Information provided Start Marker

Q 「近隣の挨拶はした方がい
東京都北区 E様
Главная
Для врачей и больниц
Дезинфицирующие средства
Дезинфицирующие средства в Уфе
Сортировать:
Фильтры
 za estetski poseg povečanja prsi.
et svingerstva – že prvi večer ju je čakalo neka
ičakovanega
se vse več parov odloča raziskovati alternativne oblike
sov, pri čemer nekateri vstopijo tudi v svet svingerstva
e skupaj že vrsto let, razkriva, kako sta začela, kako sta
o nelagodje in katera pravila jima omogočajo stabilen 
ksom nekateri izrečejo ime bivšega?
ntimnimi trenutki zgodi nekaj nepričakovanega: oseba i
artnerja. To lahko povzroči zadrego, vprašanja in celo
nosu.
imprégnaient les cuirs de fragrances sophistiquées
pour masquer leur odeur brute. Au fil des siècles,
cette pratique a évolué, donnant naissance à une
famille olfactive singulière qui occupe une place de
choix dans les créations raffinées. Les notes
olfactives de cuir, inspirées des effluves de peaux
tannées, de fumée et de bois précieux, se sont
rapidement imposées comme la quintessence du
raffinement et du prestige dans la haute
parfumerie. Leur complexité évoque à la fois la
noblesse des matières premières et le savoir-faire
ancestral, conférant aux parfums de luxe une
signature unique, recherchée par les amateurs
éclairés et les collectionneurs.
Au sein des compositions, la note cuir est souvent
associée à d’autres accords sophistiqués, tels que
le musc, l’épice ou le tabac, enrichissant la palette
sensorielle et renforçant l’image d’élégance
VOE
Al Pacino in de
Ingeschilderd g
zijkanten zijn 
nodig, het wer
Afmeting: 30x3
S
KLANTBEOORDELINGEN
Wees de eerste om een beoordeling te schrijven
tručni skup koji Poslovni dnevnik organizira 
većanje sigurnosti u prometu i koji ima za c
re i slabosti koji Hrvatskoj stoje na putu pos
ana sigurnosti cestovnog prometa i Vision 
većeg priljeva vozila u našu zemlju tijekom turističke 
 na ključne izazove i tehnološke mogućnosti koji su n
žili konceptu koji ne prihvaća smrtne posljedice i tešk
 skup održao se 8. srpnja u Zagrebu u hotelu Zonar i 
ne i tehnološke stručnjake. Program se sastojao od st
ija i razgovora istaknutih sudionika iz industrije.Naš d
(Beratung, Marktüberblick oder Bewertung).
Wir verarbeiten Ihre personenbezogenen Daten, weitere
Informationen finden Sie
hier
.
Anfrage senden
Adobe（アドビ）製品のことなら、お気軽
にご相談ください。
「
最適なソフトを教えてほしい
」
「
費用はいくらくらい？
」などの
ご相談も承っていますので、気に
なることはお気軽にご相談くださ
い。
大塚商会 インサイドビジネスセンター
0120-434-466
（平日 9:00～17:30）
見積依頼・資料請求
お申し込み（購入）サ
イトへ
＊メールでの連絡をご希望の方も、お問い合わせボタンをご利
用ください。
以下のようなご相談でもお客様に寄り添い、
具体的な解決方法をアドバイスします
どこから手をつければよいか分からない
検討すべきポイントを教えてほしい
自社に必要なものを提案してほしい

Information provided End Marker

== What you should do ==
Set all the entries above down again exactly.

== Answer to the problem ==
Q 「近隣の挨拶はした方がい
東京都北区 E様
Главная
Для врачей и больниц
Дезинфицирующие средства
Дезинфицирующие средства в Уфе
Сортировать:
Фильтры
 za estetski poseg povečanja prsi.
et svingerstva – že prvi večer ju je čakalo neka
ičakovanega
se vse več parov odloča raziskovati alternativne oblike
sov, pri čemer nekateri vstopijo tudi v svet svingerstva
e skupaj že vrsto let, razkriva, kako sta začela, kako sta
o nelagodje in katera pravila jima omogočajo stabilen 
ksom nekateri izrečejo ime bivšega?
ntimnimi trenutki zgodi nekaj nepričakovanega: oseba i
artnerja. To lahko povzroči zadrego, vprašanja in celo
nosu.
imprégnaient les cuirs de fragrances sophistiquées
pour masquer leur odeur brute. Au fil des siècles,
cette pratique a évolué, donnant naissance à une
famille olfactive singulière qui occupe une place de
choix dans les créations raffinées. Les notes
olfactives de cuir, inspirées des effluves de peaux
tannées, de fumée et de bois précieux, se sont
rapidement imposées comme la quintessence du
raffinement et du prestige dans la haute
parfumerie. Leur complexité évoque à la fois la
noblesse des matières premières et le savoir-faire
ancestral, conférant aux parfums de luxe une
signature unique, recherchée par les amateurs
éclairés et les collectionneurs.
Au sein des compositions, la note cuir est souvent
associée à d’autres accords sophistiqués, tels que
le musc, l’épice ou le tabac, enrichissant la palette
sensorielle et renforçant l’image d’élégance
VOE
Al Pacino in de
Ingeschilderd g
zijkanten zijn 
nodig, het wer
Afmeting: 30x3
S
KLANTBEOORDELINGEN
Wees de eerste om een beoordeling te schrijven
tručni skup koji Poslovni dnevnik organizira 
većanje sigurnosti u prometu i koji ima za c
re i slabosti koji Hrvatskoj stoje na putu pos
ana sigurnosti cestovnog prometa i Vision 
većeg priljeva vozila u našu zemlju tijekom turističke 
 na ključne izazove i tehnološke mogućnosti koji su n
žili konceptu koji ne prihvaća smrtne posljedice i tešk
 skup održao se 8. srpnja u Zagrebu u hotelu Zonar i 
ne i tehnološke stručnjake. Program se sastojao od st
ija i razgovora istaknutih sudionika iz industrije.Naš d
(Beratung, Marktüberblick oder Bewertung).
Wir verarbeiten Ihre personenbezogenen Daten, weitere
Informationen finden Sie
hier
.
Anfrage senden
Adobe（アドビ）製品のことなら、お気軽
にご相談ください。
「
最適なソフトを教えてほしい
」
「
費用はいくらくらい？
」などの
ご相談も承っていますので、気に
なることはお気軽にご相談くださ
い。
大塚商会 インサイドビジネスセンター
0120-434-466
（平日 9:00～17:30）
見積依頼・資料請求
お申し込み（購入）サ
イトへ
＊メールでの連絡をご希望の方も、お問い合わせボタンをご利
用ください。
以下のようなご相談でもお客様に寄り添い、
具体的な解決方法をアドバイスします
どこから手をつければよいか分からない
検討すべきポイントを教えてほしい
自社に必要なものを提案してほしい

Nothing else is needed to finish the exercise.